Trecho do texto:
* * * * * * *
De acordo com a federação, a despesa assistencial per capita cresceu 129% entre 2007 e 2015, enquanto a inflação oficial foi de 64,5% no mesmo período.
Comissões
No exemplo da prótese de joelho, a federação descobriu que, para o preço passar de R$ 2 mil da fábrica para R$ 18 mil ao plano de saúde, foram incorporados quase 20% de comissão ao médico – prática proibida pelo Conselho Federal de Medicina (CFM) -, outros 20% de lucro para o hospital onde é realizada a cirurgia de implantação da prótese (sem contar as despesas de cirurgia e internação), 12,7% para o distribuidor e 2,8% para o vendedor.
“É preciso uma boa regulação, com regras para as práticas concorrenciais, sistemas de informação mais eficientes, revisão das questões de exclusividade de distribuidores, combate a fraudes e a crimes no âmbito da saúde e adoção de registro e nomenclatura para os itens médicos”, afirma Solange.
As disparidades de preços por regiões também chamam a atenção das operadoras. O levantamento da federação encontrou diferença de até 1.000% no valor de um mesmo item, caso de um stent metálico coronariano, cujo preço variou de R$ 450 a R$ 4,9 mil.
Para a Agência Nacional de Saúde Suplementar (ANS), algum grau de variação nos preços entre regiões pode acontecer por fatores como custos de transporte, armazenamento, carga de impostos ou questões da própria negociação, que pode ser influenciada pelo nível de concorrência do mercado e pela quantidade de dispositivos adquiridos, por exemplo.
* * * * * * *
Conteúdo dos registros:
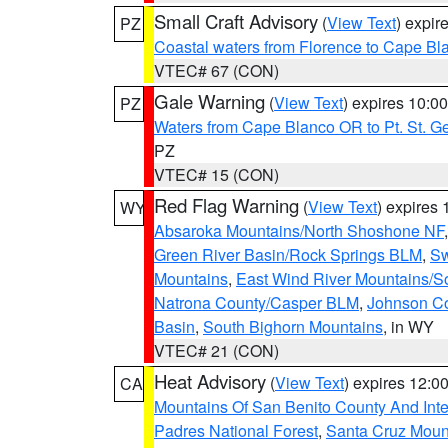
Small Craft Advisory
(
View Text
) expi
PZ
Coastal waters from Florence to Cape B
VTEC# 67 (CON)
Gale Warning
(
View Text
) expires 10:
PZ
Waters from Cape Blanco OR to Pt. St. G
PZ
VTEC# 15 (CON)
Red Flag Warning
(
View Text
) expires
WY
Absaroka Mountains/North Shoshone NF
Green River Basin/Rock Springs BLM
,
Sw
Mountains
,
East Wind River Mountains/
Natrona County/Casper BLM
,
Johnson C
Basin
,
South Bighorn Mountains
, in WY
VTEC# 21 (CON)
Heat Advisory
(
View Text
) expires 12:
CA
Mountains Of San Benito County And Inte
Padres National Forest
,
Santa Cruz Moun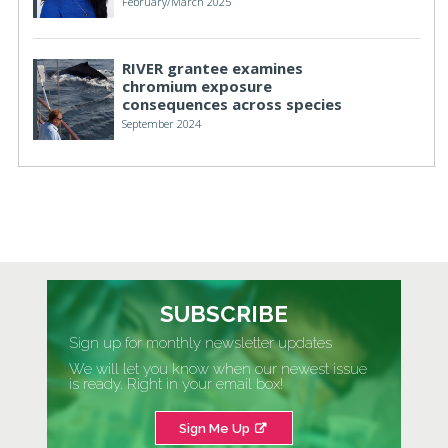
February/March 2025
RIVER grantee examines
chromium exposure
consequences across species
September 2024
SUBSCRIBE
Sign up for monthly newsletter updates
We will let you know when our newest issue
is ready. Right in your email box!
Sign Me Up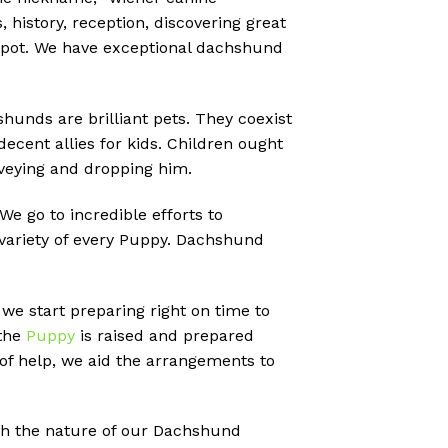
 history, reception, discovering great
e spot. We have exceptional dachshund
shunds are brilliant pets. They coexist
decent allies for kids. Children ought
onveying and dropping him.
 go to incredible efforts to
 variety of every Puppy. Dachshund
 we start preparing right on time to
 the
Puppy
is raised and prepared
of help, we aid the arrangements to
ith the nature of our Dachshund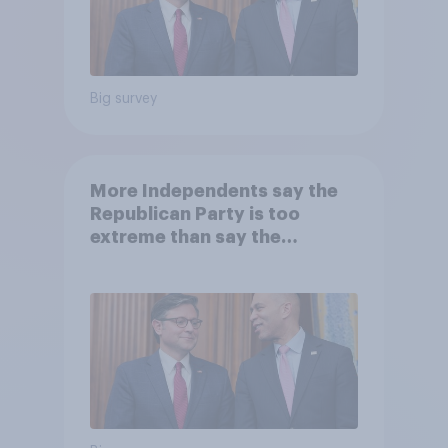
Big survey
More Independents say the
Republican Party is too
extreme than say the
Democratic Party is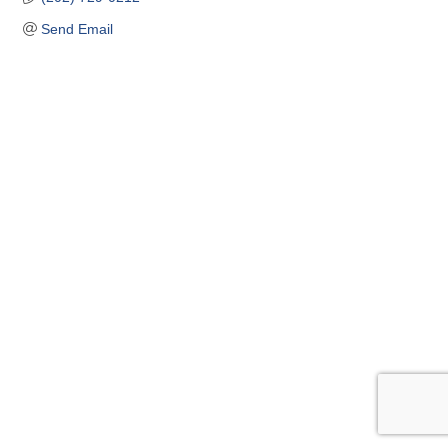
Send Email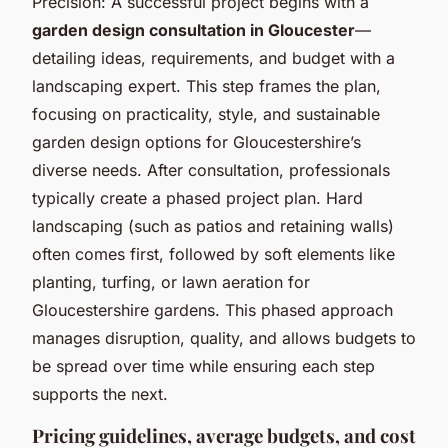
Precision: A successful project begins with a
garden design consultation in Gloucester
—
detailing ideas, requirements, and budget with a
landscaping expert. This step frames the plan,
focusing on practicality, style, and sustainable
garden design options for Gloucestershire’s
diverse needs. After consultation, professionals
typically create a phased project plan. Hard
landscaping (such as patios and retaining walls)
often comes first, followed by soft elements like
planting, turfing, or lawn aeration for
Gloucestershire gardens. This phased approach
manages disruption, quality, and allows budgets to
be spread over time while ensuring each step
supports the next.
Pricing guidelines, average budgets, and cost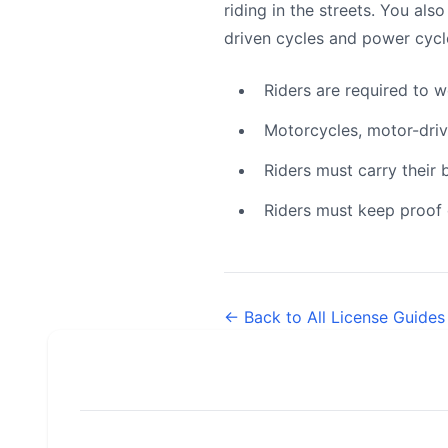
riding in the streets. You als
driven cycles and power cycl
Riders are required to 
Motorcycles, motor-driv
Riders must carry their
Riders must keep proof o
← Back to All License Guides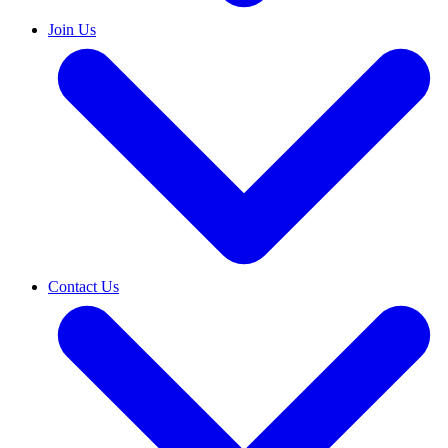
Join Us
Contact Us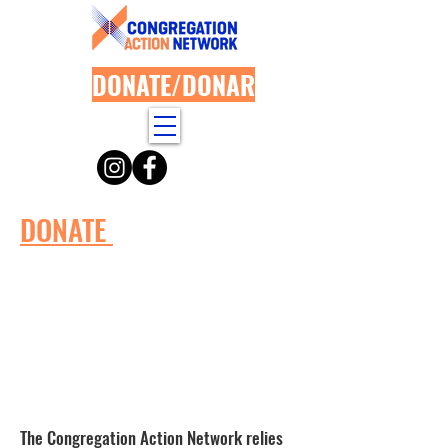
DONATE/DONAR
DONATE
The Congregation Action Network relies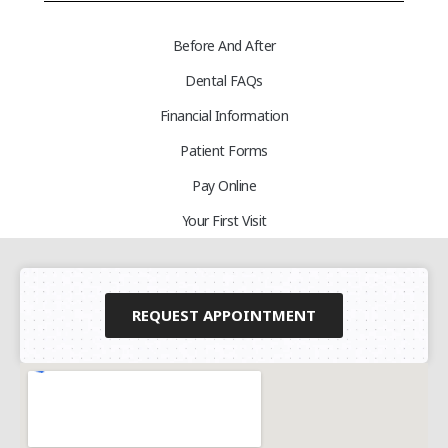
Before And After
Dental FAQs
Financial Information
Patient Forms
Pay Online
Your First Visit
REQUEST APPOINTMENT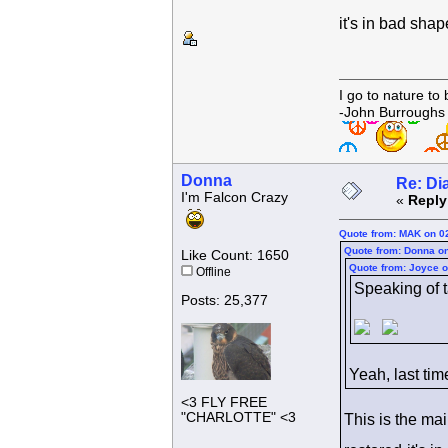
it's in bad sha
I go to nature to
-John Burroughs
Donna
Re: Di
I'm Falcon Crazy
«
Reply
Quote from: MAK on 0
Quote from: Donna on
Like Count: 1650
Quote from: Joyce o
Offline
Speaking of ta
Posts: 25,377
Yeah, last tim
<3 FLY FREE
"CHARLOTTE" <3
This is the ma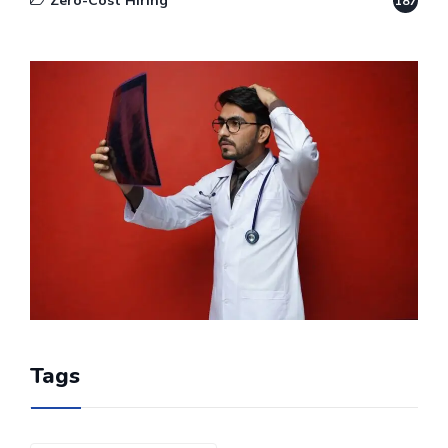
Zero-Cost Hiring
187
Tags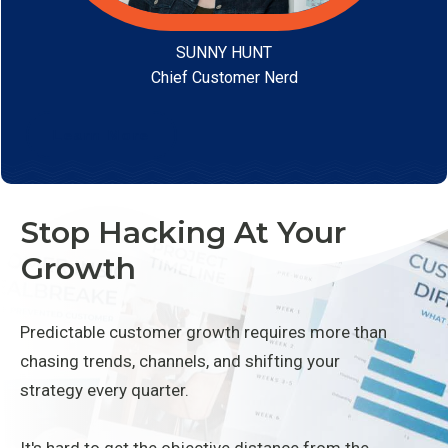
SUNNY HUNT
Chief Customer Nerd
Learn More
Stop Hacking At Your
Growth
Predictable customer growth requires more than
chasing trends, channels, and shifting your
strategy every quarter.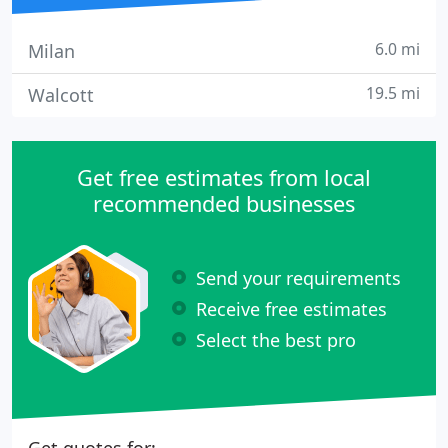
6.0 mi
Milan
19.5 mi
Walcott
Get free estimates from local
recommended businesses
Send your requirements
Receive free estimates
Select the best pro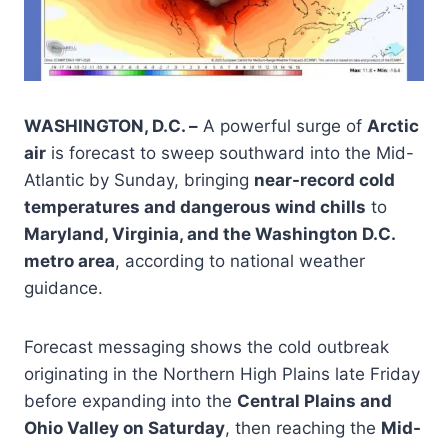
WASHINGTON, D.C. –
A powerful surge of
Arctic
air
is forecast to sweep southward into the Mid-
Atlantic by Sunday, bringing
near-record cold
temperatures and dangerous wind chills
to
Maryland, Virginia, and the Washington D.C.
metro area
, according to national weather
guidance.
Forecast messaging shows the cold outbreak
originating in the Northern High Plains late Friday
before expanding into the
Central Plains and
Ohio Valley on Saturday
, then reaching the
Mid-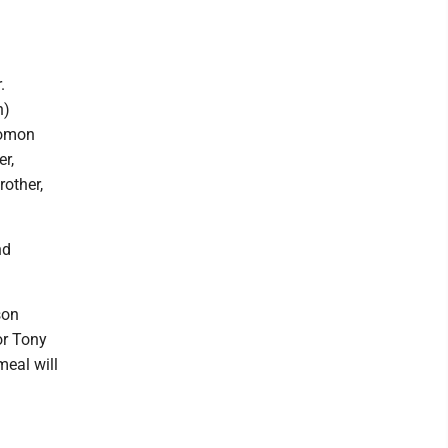
.
n)
lomon
r,
other,
nd
son
or Tony
meal will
* * * * * * *
Como fazer: Escreva o que vem depois da última frase do texto sobre os preços de próteses e outros materiais médicos pagos pelos planos de saúde.

Sua resposta:
No entanto, segundo a agência, discrepâncias elevadas podem, sim, ser indícios de abuso entre os elos da cadeia. “Claro que isso onera todas as partes, até mesmo o financiador final, que é o beneficiário ou as empresas que pagam planos aos seus funcionários”, diz Martha Oliveira, diretora de desenvolvimento setorial da ANS.
Medidas
No ano passado, a agência participou de um grupo de trabalho interministerial para analisar formas de coibir práticas irregulares no chamado setor de OPMEs (órteses, próteses e materiais especiais), como comissões para médicos e a aplicação de preços abusivos. Os custos com esse tipo de material representam 10% de todas as despesas assistenciais das operadoras, mas em alguns planos consomem até 27% desse orçamento.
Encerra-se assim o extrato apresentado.